## Activity
Switch "Web Servers" to "Web Hosting" throughout the material below, leaving every other word unchanged. Omit the pictures from your answer.

## Working data
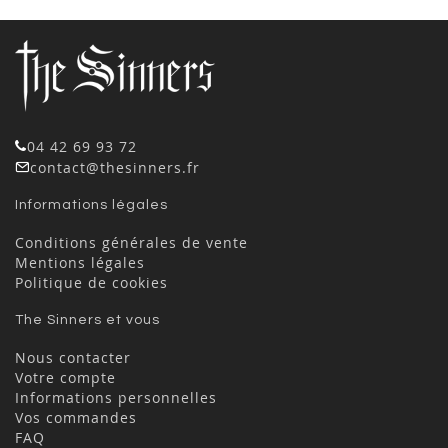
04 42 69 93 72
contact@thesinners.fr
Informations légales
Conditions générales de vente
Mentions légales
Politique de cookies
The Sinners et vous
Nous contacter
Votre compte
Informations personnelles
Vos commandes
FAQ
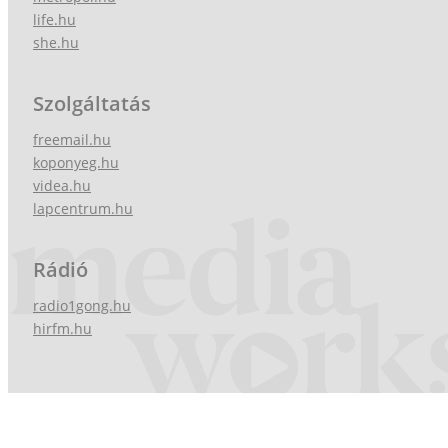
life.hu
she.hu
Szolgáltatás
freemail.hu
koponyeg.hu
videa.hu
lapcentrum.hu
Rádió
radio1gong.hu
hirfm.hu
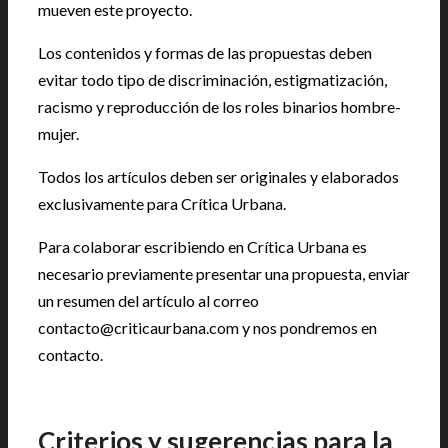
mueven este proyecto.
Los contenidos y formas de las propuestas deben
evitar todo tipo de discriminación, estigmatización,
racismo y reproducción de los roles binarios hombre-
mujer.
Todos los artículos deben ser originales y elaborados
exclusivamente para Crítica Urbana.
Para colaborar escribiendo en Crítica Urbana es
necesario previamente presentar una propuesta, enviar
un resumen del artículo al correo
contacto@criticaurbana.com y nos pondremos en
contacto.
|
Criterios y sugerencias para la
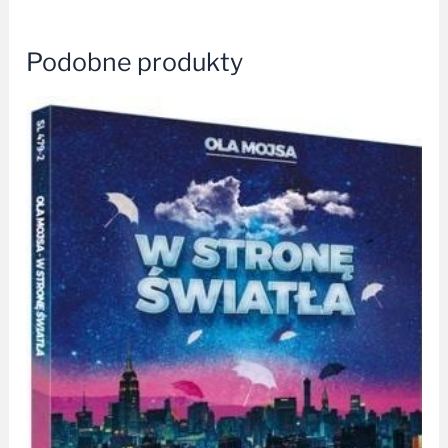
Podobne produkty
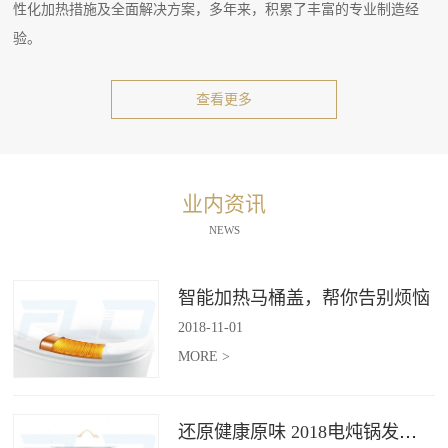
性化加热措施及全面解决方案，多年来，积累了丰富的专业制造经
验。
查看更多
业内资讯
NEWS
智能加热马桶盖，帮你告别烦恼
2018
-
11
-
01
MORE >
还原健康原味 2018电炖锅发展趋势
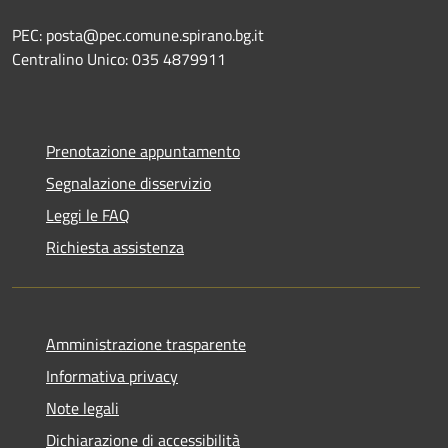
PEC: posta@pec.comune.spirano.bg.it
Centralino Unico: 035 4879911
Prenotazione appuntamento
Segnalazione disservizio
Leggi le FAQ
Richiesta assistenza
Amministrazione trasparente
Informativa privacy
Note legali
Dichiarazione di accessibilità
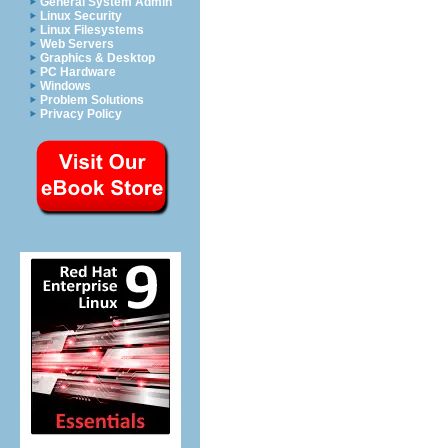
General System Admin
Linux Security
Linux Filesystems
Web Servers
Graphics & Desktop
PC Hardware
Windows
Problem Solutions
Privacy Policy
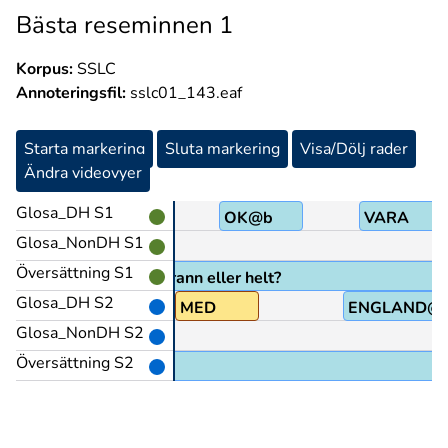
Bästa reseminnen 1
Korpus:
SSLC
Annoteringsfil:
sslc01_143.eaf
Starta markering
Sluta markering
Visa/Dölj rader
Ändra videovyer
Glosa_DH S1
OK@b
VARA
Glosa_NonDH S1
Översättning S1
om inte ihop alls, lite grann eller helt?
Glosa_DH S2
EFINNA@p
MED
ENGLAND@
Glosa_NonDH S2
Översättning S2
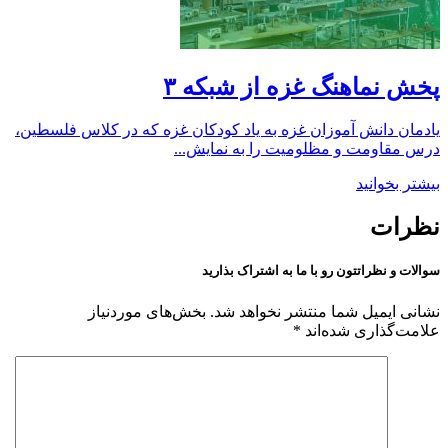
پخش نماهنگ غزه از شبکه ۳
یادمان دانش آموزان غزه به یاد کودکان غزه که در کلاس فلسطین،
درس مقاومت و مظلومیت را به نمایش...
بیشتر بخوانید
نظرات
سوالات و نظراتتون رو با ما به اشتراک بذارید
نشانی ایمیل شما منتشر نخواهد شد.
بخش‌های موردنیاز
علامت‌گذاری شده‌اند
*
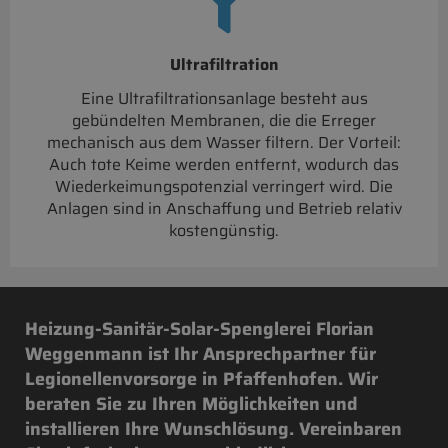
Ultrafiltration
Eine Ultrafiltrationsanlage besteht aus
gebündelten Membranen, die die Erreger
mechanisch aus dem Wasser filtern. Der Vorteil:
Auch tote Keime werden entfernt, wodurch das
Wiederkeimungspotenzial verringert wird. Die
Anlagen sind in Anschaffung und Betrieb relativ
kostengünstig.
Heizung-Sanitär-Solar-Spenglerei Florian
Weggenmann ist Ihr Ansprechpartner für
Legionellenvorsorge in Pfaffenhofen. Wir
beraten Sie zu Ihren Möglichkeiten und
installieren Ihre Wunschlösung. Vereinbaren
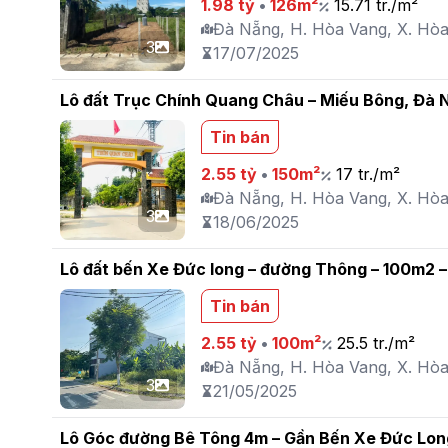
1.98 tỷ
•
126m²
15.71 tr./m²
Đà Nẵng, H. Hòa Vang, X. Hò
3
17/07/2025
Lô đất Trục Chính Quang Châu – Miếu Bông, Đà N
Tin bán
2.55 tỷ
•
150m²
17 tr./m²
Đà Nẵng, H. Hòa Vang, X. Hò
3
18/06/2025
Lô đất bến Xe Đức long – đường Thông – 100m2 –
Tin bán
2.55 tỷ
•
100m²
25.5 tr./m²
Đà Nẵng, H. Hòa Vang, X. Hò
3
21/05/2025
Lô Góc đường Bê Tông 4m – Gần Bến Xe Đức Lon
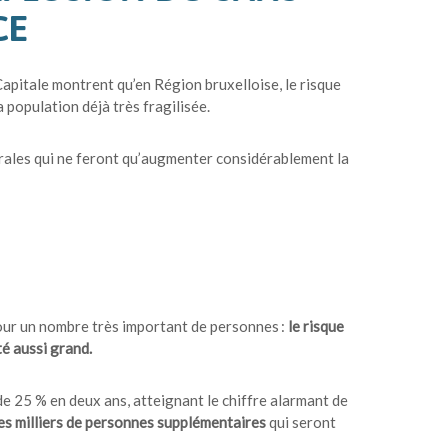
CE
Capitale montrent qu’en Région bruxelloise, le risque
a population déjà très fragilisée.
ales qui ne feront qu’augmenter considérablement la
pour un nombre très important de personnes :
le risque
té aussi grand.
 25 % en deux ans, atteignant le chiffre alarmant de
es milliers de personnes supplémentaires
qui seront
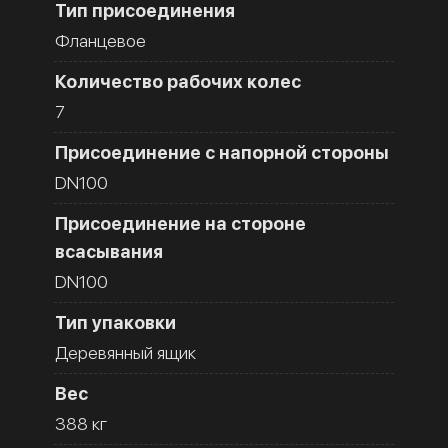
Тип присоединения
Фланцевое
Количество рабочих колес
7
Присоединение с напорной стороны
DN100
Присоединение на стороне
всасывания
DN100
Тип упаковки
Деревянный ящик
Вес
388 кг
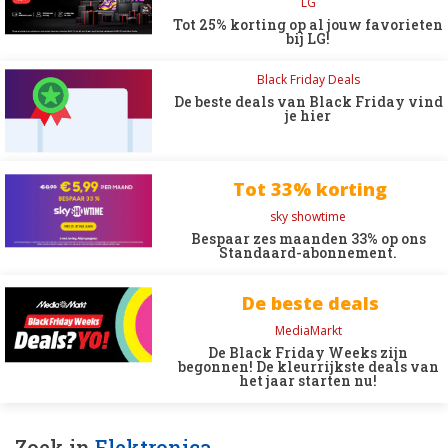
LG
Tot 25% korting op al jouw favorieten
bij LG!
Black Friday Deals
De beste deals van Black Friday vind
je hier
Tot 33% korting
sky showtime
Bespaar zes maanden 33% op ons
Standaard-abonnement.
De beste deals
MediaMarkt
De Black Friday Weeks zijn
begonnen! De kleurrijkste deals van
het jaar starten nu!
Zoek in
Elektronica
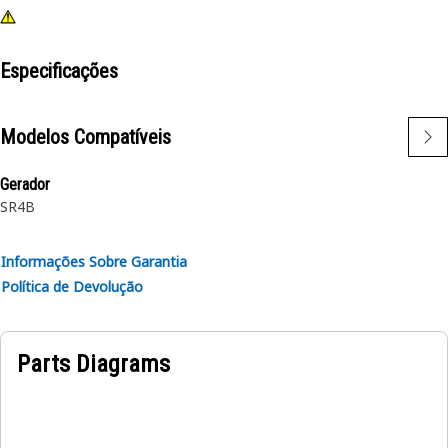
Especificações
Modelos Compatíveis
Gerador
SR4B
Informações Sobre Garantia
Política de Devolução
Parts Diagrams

## Exercise response
04 42 69 93 72
contact@thesinners.fr
Informations légales
Conditions générales de vente
Mentions légales
Politique de cookies
The Sinners et vous
Nous contacter
Votre compte
Informations personnelles
Vos commandes
FAQ
life.hu
she.hu
Szolgáltatás
freemail.hu
koponyeg.hu
videa.hu
lapcentrum.hu
Rádió
radio1gong.hu
hirfm.hu
mueven este proyecto.
Los contenidos y formas de las propuestas deben
evitar todo tipo de discriminación, estigmatización,
racismo y reproducción de los roles binarios hombre-
mujer.
Todos los artículos deben ser originales y elaborados
exclusivamente para Crítica Urbana.
Para colaborar escribiendo en Crítica Urbana es
necesario previamente presentar una propuesta, enviar
un resumen del artículo al correo
contacto@criticaurbana.com y nos pondremos en
contacto.
|
Criterios y sugerencias para la
Podobne produkty
性化加热措施及全面解决方案，多年来，积累了丰富的专业制造经
验。
查看更多
业内资讯
NEWS
智能加热马桶盖，帮你告别烦恼
2018
-
11
-
01
MORE >
还原健康原味 2018电炖锅发展趋势
PEC: posta@pec.comune.spirano.bg.it
Centralino Unico: 035 4879911
Prenotazione appuntamento
Segnalazione disservizio
Leggi le FAQ
Richiesta assistenza
Amministrazione trasparente
Informativa privacy
Note legali
Dichiarazione di accessibilità
General System Admin
Linux Security
Linux Filesystems
Web Hosting
Graphics & Desktop
PC Hardware
Windows
Problem Solutions
Privacy Policy
Bästa reseminnen 1
Korpus:
SSLC
Annoteringsfil:
sslc01_143.eaf
Starta markering
Sluta markering
Visa/Dölj rader
Ändra videovyer
Glosa_DH S1
OK@b
VARA
Glosa_NonDH S1
Översättning S1
om inte ihop alls, lite grann eller helt?
Glosa_DH S2
EFINNA@p
MED
ENGLAND@
Glosa_NonDH S2
Översättning S2
پخش نماهنگ غزه از شبکه ۳
یادمان دانش آموزان غزه به یاد کودکان غزه که در کلاس فلسطین،
درس مقاومت و مظلومیت را به نمایش...
بیشتر بخوانید
نظرات
سوالات و نظراتتون رو با ما به اشتراک بذارید
نشانی ایمیل شما منتشر نخواهد شد.
بخش‌های موردنیاز
علامت‌گذاری شده‌اند
*
Ultrafiltration
Eine Ultrafiltrationsanlage besteht aus
gebündelten Membranen, die die Erreger
mechanisch aus dem Wasser filtern. Der Vorteil:
Auch tote Keime werden entfernt, wodurch das
Wiederkeimungspotenzial verringert wird. Die
Anlagen sind in Anschaffung und Betrieb relativ
kostengünstig.
Heizung-Sanitär-Solar-Spenglerei Florian
Weggenmann ist Ihr Ansprechpartner für
Legionellenvorsorge in Pfaffenhofen. Wir
beraten Sie zu Ihren Möglichkeiten und
installieren Ihre Wunschlösung. Vereinbaren
1.98 tỷ
•
126m²
15.71 tr./m²
Đà Nẵng, H. Hòa Vang, X. Hò
3
17/07/2025
Lô đất Trục Chính Quang Châu – Miếu Bông, Đà N
Tin bán
2.55 tỷ
•
150m²
17 tr./m²
Đà Nẵng, H. Hòa Vang, X. Hò
3
18/06/2025
Lô đất bến Xe Đức long – đường Thông – 100m2 –
Tin bán
2.55 tỷ
•
100m²
25.5 tr./m²
Đà Nẵng, H. Hòa Vang, X. Hò
3
21/05/2025
Lô Góc đường Bê Tông 4m – Gần Bến Xe Đức Lon
CE
Capitale montrent qu’en Région bruxelloise, le risque
a population déjà très fragilisée.
ales qui ne feront qu’augmenter considérablement la
pour un nombre très important de personnes :
le risque
té aussi grand.
 25 % en deux ans, atteignant le chiffre alarmant de
es milliers de personnes supplémentaires
qui seront
Тип присоединения
Фланцевое
Количество рабочих колес
7
Присоединение с напорной стороны
DN100
Присоединение на стороне
всасывания
DN100
Тип упаковки
Деревянный ящик
Вес
388 кг
LG
Tot 25% korting op al jouw favorieten
bij LG!
Black Friday Deals
De beste deals van Black Friday vind
je hier
Tot 33% korting
sky showtime
Bespaar zes maanden 33% op ons
Standaard-abonnement.
De beste deals
MediaMarkt
De Black Friday Weeks zijn
begonnen! De kleurrijkste deals van
het jaar starten nu!
Zoek in
Elektronica
Especificações
Modelos Compatíveis
Gerador
SR4B
Informações Sobre Garantia
Política de Devolução
Parts Diagrams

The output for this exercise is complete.